### REQUIREMENT
Return every line of text in the records below without any changes, leaving out the pictures.

[Saved entries]
___
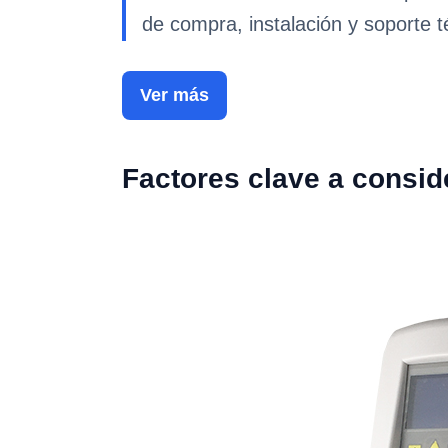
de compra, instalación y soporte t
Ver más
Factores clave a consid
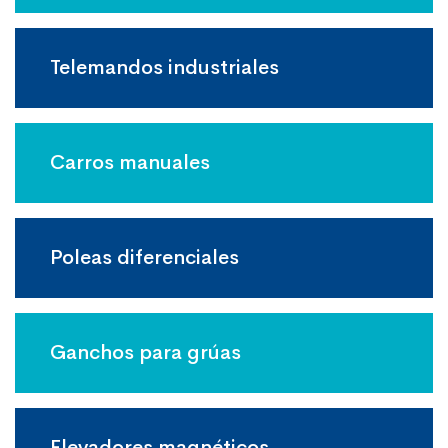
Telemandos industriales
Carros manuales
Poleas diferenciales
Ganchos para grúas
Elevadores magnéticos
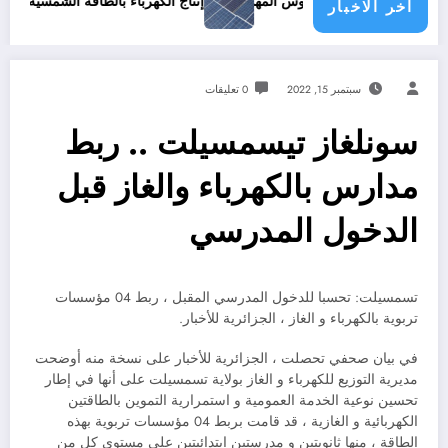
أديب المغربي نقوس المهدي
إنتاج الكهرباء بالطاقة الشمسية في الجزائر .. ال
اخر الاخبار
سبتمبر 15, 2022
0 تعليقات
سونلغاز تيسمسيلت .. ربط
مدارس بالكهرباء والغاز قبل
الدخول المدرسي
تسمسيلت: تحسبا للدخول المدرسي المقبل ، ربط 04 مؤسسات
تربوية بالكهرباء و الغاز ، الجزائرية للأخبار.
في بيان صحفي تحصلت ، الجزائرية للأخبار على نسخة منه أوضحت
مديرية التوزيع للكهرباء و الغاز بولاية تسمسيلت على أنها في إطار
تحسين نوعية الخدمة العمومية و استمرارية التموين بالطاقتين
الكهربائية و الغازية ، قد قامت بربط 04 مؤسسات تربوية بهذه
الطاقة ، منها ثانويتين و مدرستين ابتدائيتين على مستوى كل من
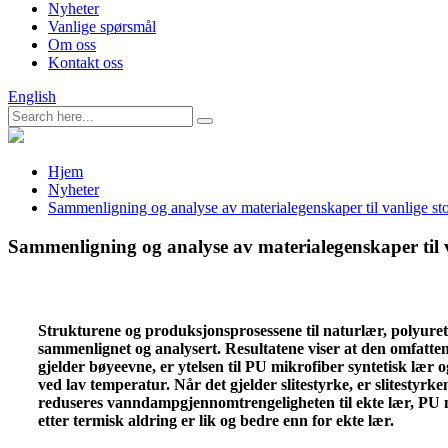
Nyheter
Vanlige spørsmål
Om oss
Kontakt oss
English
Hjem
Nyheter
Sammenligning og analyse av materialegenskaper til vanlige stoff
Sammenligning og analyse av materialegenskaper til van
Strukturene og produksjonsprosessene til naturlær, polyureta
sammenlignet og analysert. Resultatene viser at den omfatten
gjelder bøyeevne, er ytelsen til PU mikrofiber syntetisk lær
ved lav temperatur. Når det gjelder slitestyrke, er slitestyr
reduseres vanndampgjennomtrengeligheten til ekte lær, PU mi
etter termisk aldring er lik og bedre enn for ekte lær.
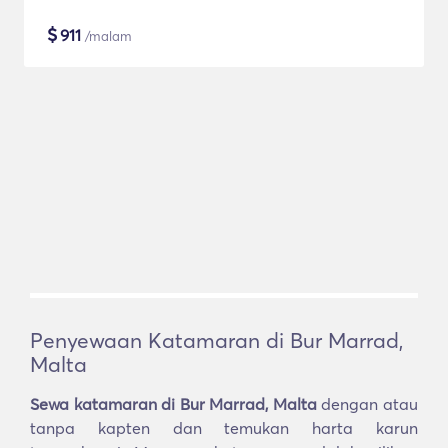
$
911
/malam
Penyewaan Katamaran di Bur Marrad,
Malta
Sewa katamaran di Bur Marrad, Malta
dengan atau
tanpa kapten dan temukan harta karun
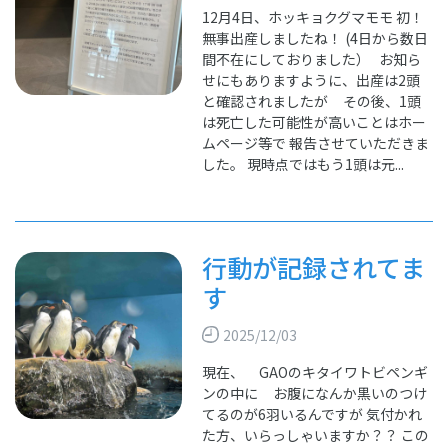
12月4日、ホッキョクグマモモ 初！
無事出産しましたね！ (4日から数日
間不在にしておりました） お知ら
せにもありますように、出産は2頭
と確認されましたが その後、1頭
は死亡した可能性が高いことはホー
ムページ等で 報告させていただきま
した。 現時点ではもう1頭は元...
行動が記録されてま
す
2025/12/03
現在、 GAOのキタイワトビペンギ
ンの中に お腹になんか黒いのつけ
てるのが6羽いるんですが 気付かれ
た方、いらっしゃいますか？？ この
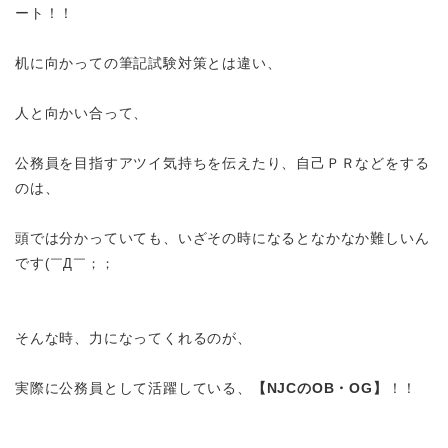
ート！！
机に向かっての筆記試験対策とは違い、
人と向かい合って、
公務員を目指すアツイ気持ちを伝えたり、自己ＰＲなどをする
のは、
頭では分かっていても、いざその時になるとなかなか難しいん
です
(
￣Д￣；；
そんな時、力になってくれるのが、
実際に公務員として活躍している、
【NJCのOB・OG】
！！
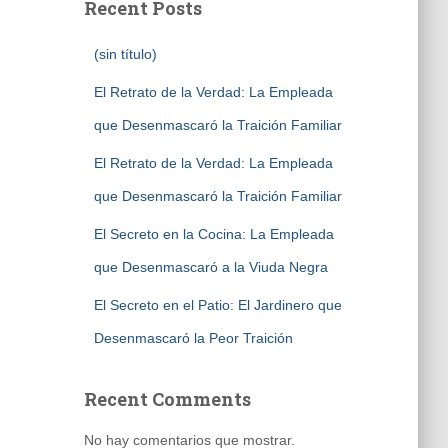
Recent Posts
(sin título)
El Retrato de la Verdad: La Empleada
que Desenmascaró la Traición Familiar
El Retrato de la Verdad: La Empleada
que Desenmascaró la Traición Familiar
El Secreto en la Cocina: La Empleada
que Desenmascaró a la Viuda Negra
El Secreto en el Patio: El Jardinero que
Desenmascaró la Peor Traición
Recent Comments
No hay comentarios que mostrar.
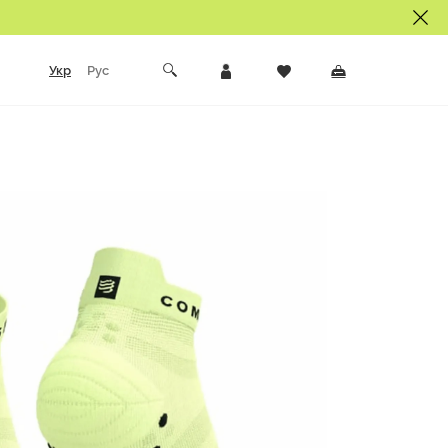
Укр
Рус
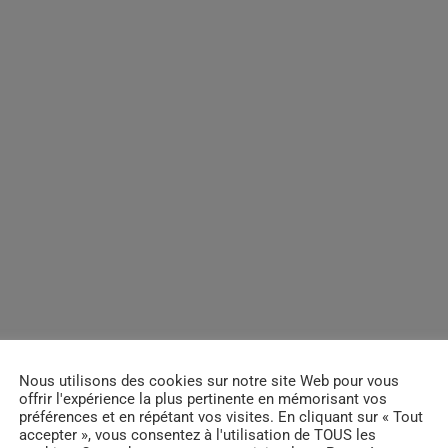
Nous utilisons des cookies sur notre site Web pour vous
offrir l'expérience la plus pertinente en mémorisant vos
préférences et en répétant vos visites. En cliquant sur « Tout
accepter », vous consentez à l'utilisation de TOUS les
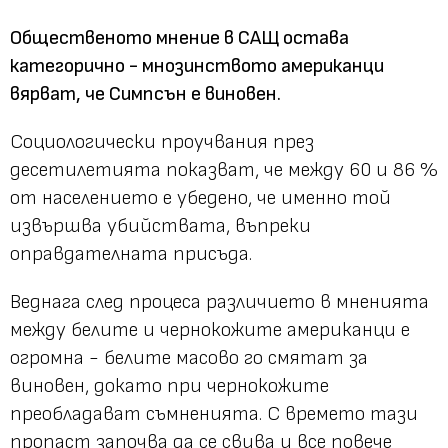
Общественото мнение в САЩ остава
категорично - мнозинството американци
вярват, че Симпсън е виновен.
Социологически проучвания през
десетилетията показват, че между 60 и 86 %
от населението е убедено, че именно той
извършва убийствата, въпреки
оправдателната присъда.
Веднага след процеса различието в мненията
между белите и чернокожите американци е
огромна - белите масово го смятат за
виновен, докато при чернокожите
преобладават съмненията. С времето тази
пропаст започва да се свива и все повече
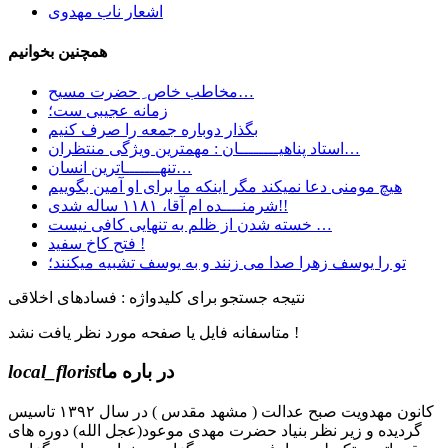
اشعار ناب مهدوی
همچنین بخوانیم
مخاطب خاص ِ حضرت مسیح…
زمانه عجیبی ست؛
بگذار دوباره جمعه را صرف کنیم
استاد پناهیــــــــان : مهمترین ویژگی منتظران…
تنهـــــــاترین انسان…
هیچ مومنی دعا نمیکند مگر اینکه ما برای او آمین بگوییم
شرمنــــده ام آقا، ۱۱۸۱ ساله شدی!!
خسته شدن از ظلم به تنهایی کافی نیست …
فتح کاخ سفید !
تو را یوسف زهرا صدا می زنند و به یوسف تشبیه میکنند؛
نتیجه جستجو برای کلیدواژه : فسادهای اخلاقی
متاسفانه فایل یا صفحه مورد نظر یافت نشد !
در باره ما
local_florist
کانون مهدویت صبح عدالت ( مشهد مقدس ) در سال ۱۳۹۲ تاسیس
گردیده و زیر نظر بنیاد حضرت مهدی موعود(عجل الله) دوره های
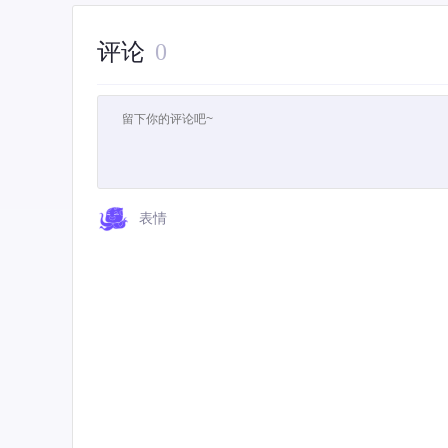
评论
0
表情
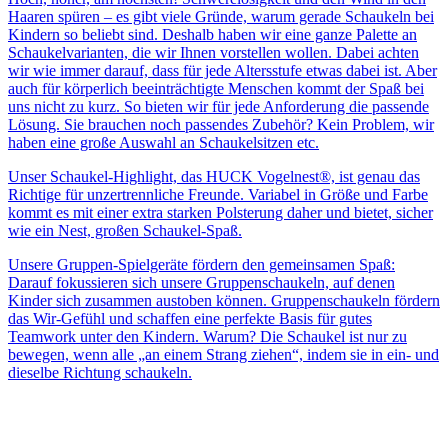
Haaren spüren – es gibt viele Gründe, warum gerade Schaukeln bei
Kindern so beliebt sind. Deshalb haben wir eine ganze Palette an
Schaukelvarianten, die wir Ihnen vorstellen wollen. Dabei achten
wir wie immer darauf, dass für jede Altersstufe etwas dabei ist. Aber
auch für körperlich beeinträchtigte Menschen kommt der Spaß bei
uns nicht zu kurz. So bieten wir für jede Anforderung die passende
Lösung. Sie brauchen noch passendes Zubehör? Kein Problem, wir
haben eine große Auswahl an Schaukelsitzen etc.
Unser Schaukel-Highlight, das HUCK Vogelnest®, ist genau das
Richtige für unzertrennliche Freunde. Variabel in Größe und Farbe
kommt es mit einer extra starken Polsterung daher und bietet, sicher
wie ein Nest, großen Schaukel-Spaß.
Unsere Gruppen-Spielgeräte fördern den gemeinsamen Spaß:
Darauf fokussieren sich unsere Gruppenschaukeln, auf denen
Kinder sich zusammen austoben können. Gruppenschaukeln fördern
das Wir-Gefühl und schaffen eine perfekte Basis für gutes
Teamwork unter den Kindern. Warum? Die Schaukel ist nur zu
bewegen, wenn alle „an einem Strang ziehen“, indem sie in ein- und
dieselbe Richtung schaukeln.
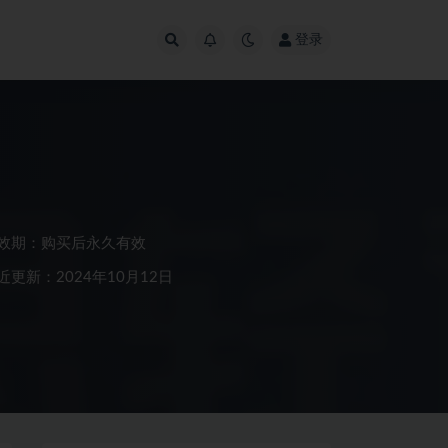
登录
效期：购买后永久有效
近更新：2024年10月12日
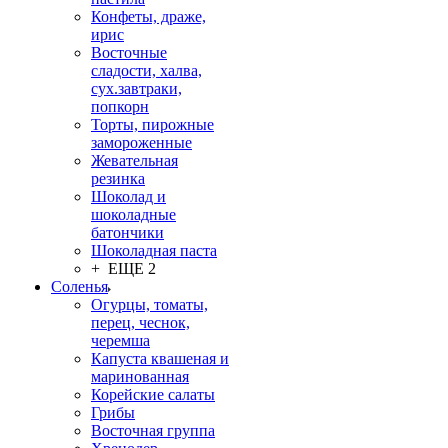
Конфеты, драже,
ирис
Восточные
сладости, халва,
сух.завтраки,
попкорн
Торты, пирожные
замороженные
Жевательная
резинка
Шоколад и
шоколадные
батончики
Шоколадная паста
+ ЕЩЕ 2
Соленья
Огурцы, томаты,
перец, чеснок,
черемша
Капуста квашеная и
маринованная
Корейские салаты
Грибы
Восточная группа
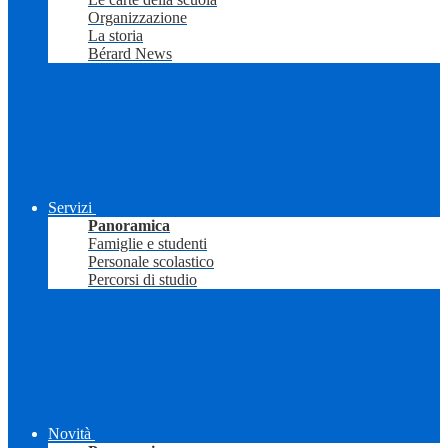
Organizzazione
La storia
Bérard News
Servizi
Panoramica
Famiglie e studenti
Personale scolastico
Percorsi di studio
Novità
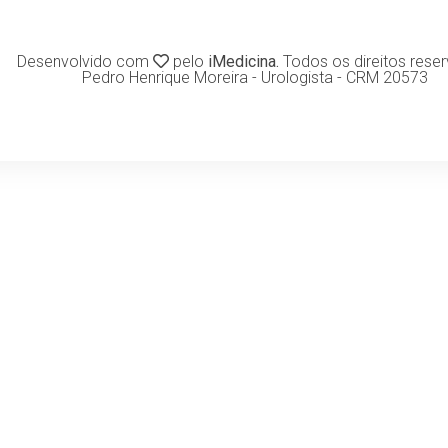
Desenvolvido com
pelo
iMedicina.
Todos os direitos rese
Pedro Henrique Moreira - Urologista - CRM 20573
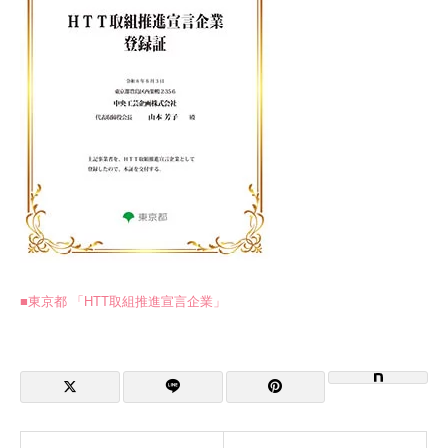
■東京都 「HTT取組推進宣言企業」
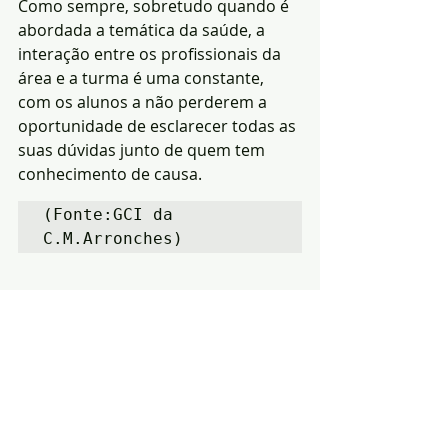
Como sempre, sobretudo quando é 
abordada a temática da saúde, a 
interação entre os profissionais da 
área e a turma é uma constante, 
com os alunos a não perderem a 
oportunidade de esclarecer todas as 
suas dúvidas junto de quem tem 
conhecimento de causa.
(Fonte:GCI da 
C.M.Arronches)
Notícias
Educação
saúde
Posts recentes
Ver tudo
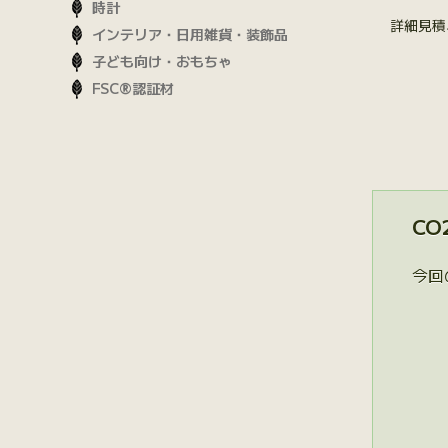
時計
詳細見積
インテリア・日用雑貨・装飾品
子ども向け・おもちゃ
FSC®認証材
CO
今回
___
### YOUR SOLUTION
de compra, instalación y soporte t
Ver más
Factores clave a consid
Telemandos industriales
Carros manuales
Poleas diferenciales
Ganchos para grúas
Elevadores magnéticos
أديب المغربي نقوس المهدي
إنتاج الكهرباء بالطاقة الشمسية في الجزائر .. ال
اخر الاخبار
سبتمبر 15, 2022
0 تعليقات
سونلغاز تيسمسيلت .. ربط
مدارس بالكهرباء والغاز قبل
الدخول المدرسي
تسمسيلت: تحسبا للدخول المدرسي المقبل ، ربط 04 مؤسسات
تربوية بالكهرباء و الغاز ، الجزائرية للأخبار.
في بيان صحفي تحصلت ، الجزائرية للأخبار على نسخة منه أوضحت
مديرية التوزيع للكهرباء و الغاز بولاية تسمسيلت على أنها في إطار
تحسين نوعية الخدمة العمومية و استمرارية التموين بالطاقتين
الكهربائية و الغازية ، قد قامت بربط 04 مؤسسات تربوية بهذه
الطاقة ، منها ثانويتين و مدرستين ابتدائيتين على مستوى كل من
Nyheter
Vanlige spørsmål
Om oss
Kontakt oss
English
Hjem
Nyheter
Sammenligning og analyse av materialegenskaper til vanlige stoff
Sammenligning og analyse av materialegenskaper til van
Strukturene og produksjonsprosessene til naturlær, polyureta
sammenlignet og analysert. Resultatene viser at den omfatten
gjelder bøyeevne, er ytelsen til PU mikrofiber syntetisk lær
ved lav temperatur. Når det gjelder slitestyrke, er slitestyr
reduseres vanndampgjennomtrengeligheten til ekte lær, PU mi
etter termisk aldring er lik og bedre enn for ekte lær.
$
911
/malam
Penyewaan Katamaran di Bur Marrad,
Malta
Sewa katamaran di Bur Marrad, Malta
dengan atau
tanpa kapten dan temukan harta karun
12月4日、ホッキョクグマモモ 初！
無事出産しましたね！ (4日から数日
間不在にしておりました） お知ら
せにもありますように、出産は2頭
と確認されましたが その後、1頭
は死亡した可能性が高いことはホー
ムページ等で 報告させていただきま
した。 現時点ではもう1頭は元...
行動が記録されてま
す
2025/12/03
現在、 GAOのキタイワトビペンギ
ンの中に お腹になんか黒いのつけ
てるのが6羽いるんですが 気付かれ
た方、いらっしゃいますか？？ この
ート！！
机に向かっての筆記試験対策とは違い、
人と向かい合って、
公務員を目指すアツイ気持ちを伝えたり、自己ＰＲなどをする
のは、
頭では分かっていても、いざその時になるとなかなか難しいん
です
(
￣Д￣；；
そんな時、力になってくれるのが、
実際に公務員として活躍している、
【NJCのOB・OG】
！！
Recent Posts
(sin título)
El Retrato de la Verdad: La Empleada
que Desenmascaró la Traición Familiar
El Retrato de la Verdad: La Empleada
que Desenmascaró la Traición Familiar
El Secreto en la Cocina: La Empleada
que Desenmascaró a la Viuda Negra
El Secreto en el Patio: El Jardinero que
Desenmascaró la Peor Traición
Recent Comments
No hay comentarios que mostrar.
Укр
Рус
Nous utilisons des cookies sur notre site Web pour vous
offrir l'expérience la plus pertinente en mémorisant vos
préférences et en répétant vos visites. En cliquant sur « Tout
accepter », vous consentez à l'utilisation de TOUS les
Общественото мнение в САЩ остава
категорично - мнозинството американци
вярват, че Симпсън е виновен.
Социологически проучвания през
десетилетията показват, че между 60 и 86 %
от населението е убедено, че именно той
извършва убийствата, въпреки
оправдателната присъда.
Веднага след процеса различието в мненията
между белите и чернокожите американци е
огромна - белите масово го смятат за
виновен, докато при чернокожите
преобладават съмненията. С времето тази
пропаст започва да се свива и все повече
اشعار ناب مهدوی
همچنین بخوانیم
مخاطب خاص ِ حضرت مسیح…
زمانه عجیبی ست؛
بگذار دوباره جمعه را صرف کنیم
استاد پناهیــــــــان : مهمترین ویژگی منتظران…
تنهـــــــاترین انسان…
هیچ مومنی دعا نمیکند مگر اینکه ما برای او آمین بگوییم
شرمنــــده ام آقا، ۱۱۸۱ ساله شدی!!
خسته شدن از ظلم به تنهایی کافی نیست …
فتح کاخ سفید !
تو را یوسف زهرا صدا می زنند و به یوسف تشبیه میکنند؛
نتیجه جستجو برای کلیدواژه : فسادهای اخلاقی
متاسفانه فایل یا صفحه مورد نظر یافت نشد !
در باره ما
local_florist
کانون مهدویت صبح عدالت ( مشهد مقدس ) در سال ۱۳۹۲ تاسیس
گردیده و زیر نظر بنیاد حضرت مهدی موعود(عجل الله) دوره های
评论
0
表情
Haaren spüren – es gibt viele Gründe, warum gerade Schaukeln bei
Kindern so beliebt sind. Deshalb haben wir eine ganze Palette an
Schaukelvarianten, die wir Ihnen vorstellen wollen. Dabei achten
wir wie immer darauf, dass für jede Altersstufe etwas dabei ist. Aber
auch für körperlich beeinträchtigte Menschen kommt der Spaß bei
uns nicht zu kurz. So bieten wir für jede Anforderung die passende
Lösung. Sie brauchen noch passendes Zubehör? Kein Problem, wir
haben eine große Auswahl an Schaukelsitzen etc.
Unser Schaukel-Highlight, das HUCK Vogelnest®, ist genau das
Richtige für unzertrennliche Freunde. Variabel in Größe und Farbe
kommt es mit einer extra starken Polsterung daher und bietet, sicher
wie ein Nest, großen Schaukel-Spaß.
Unsere Gruppen-Spielgeräte fördern den gemeinsamen Spaß:
Darauf fokussieren sich unsere Gruppenschaukeln, auf denen
Kinder sich zusammen austoben können. Gruppenschaukeln fördern
das Wir-Gefühl und schaffen eine perfekte Basis für gutes
Teamwork unter den Kindern. Warum? Die Schaukel ist nur zu
bewegen, wenn alle „an einem Strang ziehen“, indem sie in ein- und
dieselbe Richtung schaukeln.
登录
效期：购买后永久有效
近更新：2024年10月12日
Конфеты, драже,
ирис
Восточные
сладости, халва,
сух.завтраки,
попкорн
Торты, пирожные
замороженные
Жевательная
резинка
Шоколад и
шоколадные
батончики
Шоколадная паста
+ ЕЩЕ 2
Соленья
Огурцы, томаты,
перец, чеснок,
черемша
Капуста квашеная и
маринованная
Корейские салаты
Грибы
Восточная группа
Organizzazione
La storia
Bérard News
Servizi
Panoramica
Famiglie e studenti
Personale scolastico
Percorsi di studio
Novità
Desenvolvido com
pelo
iMedicina.
Todos os direitos rese
Pedro Henrique Moreira - Urologista - CRM 20573
■東京都 「HTT取組推進宣言企業」
Como sempre, sobretudo quando é 
abordada a temática da saúde, a 
interação entre os profissionais da 
área e a turma é uma constante, 
com os alunos a não perderem a 
oportunidade de esclarecer todas as 
suas dúvidas junto de quem tem 
conhecimento de causa.
(Fonte:GCI da 
C.M.Arronches)
Notícias
Educação
saúde
Posts recentes
Ver tudo
時計
詳細見積
インテリア・日用雑貨・装飾品
子ども向け・おもちゃ
FSC®認証材
CO
今回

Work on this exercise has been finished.